The authors present a theorem that provides a risk bound, assuming the decoding-based regression model is $K$-bit universal. The risk $R$ is defined as the mean integrated squared error between the true density $f$ and its estimator $\widehat{f}_N(Y_1,\dots,Y_N)$: $$R(f, \widehat{f}_N) = \mathop{E}_{Y_1,\dots, Y_N \sim f} \int_0^1 \left(f(y)-\widehat{f}_N(y)\right)^2 dy$$. Given density $$\widehat{f}_N^k(y) = 2^k p_{\widehat\theta(Y_1,\dots,Y_N)}^k(\lambda_k(y)) \;\text{for}\;y \in [0,1]$$, the risk is: $R\left(f,\widehat{f}_{N}^k\right) \approx \frac{2^{-2k}{12} \int_0^1 f'(y)^2 dy + \frac{2^k}{N}, \;\;\; \forall k \leq K$. Here, $k$ is the number of bits, $K$ is the maximum number of bits, $N$ is the number of data points, $f'(y)$ is the derivative of the density function, and $\lambda_k(y)$ is the operation that returns the first $k$ bits after the radix point in the binary representation of $y$. The theorem implies that a higher resolution $K$ is needed to capture the curvature of $f$, but as the number of bins increases, more data points $N$ are required to learn to separate these $2^K$ bins.

The paper details several experiments designed to demonstrate the effectiveness of decoders as replacements for pointwise regression heads, establish the density estimation capabilities of decoding-based heads, and ablate the effect of decoder size and sequence-specific methods like error correction on performance.

The authors find that the unnormalized decoder can effectively capture the shapes of various functions, even with unbounded training data, while pointwise heads struggle.

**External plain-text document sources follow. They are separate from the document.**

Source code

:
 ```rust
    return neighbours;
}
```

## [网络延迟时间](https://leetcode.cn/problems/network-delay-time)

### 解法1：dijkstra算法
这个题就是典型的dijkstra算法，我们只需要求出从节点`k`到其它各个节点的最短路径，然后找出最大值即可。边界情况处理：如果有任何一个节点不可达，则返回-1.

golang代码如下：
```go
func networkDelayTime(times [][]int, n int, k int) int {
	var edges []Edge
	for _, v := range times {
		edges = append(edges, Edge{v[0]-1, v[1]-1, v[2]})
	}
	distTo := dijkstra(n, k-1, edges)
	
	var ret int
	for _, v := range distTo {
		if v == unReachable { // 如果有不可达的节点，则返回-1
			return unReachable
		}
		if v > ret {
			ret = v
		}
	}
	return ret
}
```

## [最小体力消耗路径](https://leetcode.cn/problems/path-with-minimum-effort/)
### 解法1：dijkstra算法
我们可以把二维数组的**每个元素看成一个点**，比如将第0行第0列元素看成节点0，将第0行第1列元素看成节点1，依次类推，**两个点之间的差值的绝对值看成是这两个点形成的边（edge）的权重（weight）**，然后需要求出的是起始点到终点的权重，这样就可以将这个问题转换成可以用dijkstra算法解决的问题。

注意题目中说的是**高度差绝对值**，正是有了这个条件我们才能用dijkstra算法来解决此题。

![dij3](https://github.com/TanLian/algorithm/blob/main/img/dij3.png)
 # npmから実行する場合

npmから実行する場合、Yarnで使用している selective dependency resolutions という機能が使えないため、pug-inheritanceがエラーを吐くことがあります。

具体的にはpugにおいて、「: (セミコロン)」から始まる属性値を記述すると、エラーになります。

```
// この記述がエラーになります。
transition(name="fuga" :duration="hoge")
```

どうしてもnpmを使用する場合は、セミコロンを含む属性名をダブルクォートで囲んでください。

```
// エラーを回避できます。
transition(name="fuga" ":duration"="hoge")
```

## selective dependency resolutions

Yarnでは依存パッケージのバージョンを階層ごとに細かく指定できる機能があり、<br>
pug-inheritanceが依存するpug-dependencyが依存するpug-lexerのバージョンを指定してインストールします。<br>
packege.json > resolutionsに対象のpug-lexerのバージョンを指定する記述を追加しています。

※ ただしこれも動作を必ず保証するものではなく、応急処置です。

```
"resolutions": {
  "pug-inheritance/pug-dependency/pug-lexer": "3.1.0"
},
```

For synthetic continuous objectives from the Black-box Optimization Benchmarking (BBOB) suite, both unnormalized and normalized decoder variants can sufficiently fit functions over various input dimensions.

Over real-world OpenML regression tasks from OpenML-CTR23 and AMLB, the unnormalized decoder is competitive with regular pointwise heads, often outperforming them. A normalized decoder, Riemann histogram distribution head, and pointwise head are compared by varying the amount of training data. The authors observe the data inefficiency of using the histogram distribution and note that while the decoder may struggle more in low data regimes, the pointwise head can perform worse due to numeric instabilities.

The paper also visualizes the decoder's ability to perform density estimation over various shapes, capturing the overall distribution $p(y|x)$ well. They also display the negative log-likelihood (NLL) on real-world datasets from the UCI regression repository, finding that Mixture Density Network (MDN) performance has high variability, while decoding methods remain reliable.

The effect of the decoder size on performance is ablated, with results showing that larger decoder models can help up to a certain point, beyond which overfitting can occur. Finally, the paper explores improving regression behavior using error correction techniques, such as having the decoder repeat its output multiple times and performing majority voting at inference.

The paper concludes by summarizing the benefits and drawbacks of decoding-based regression. It is also capable of density estimation over a variety of conditional distributions $p(y|x)$, and can outperform common baselines such as Gaussian mixtures and Riemann distributions. The authors suggest that future work could explore improved tokenization schemes, alternative basis distributions, and applications in computer vision and multi-target regression.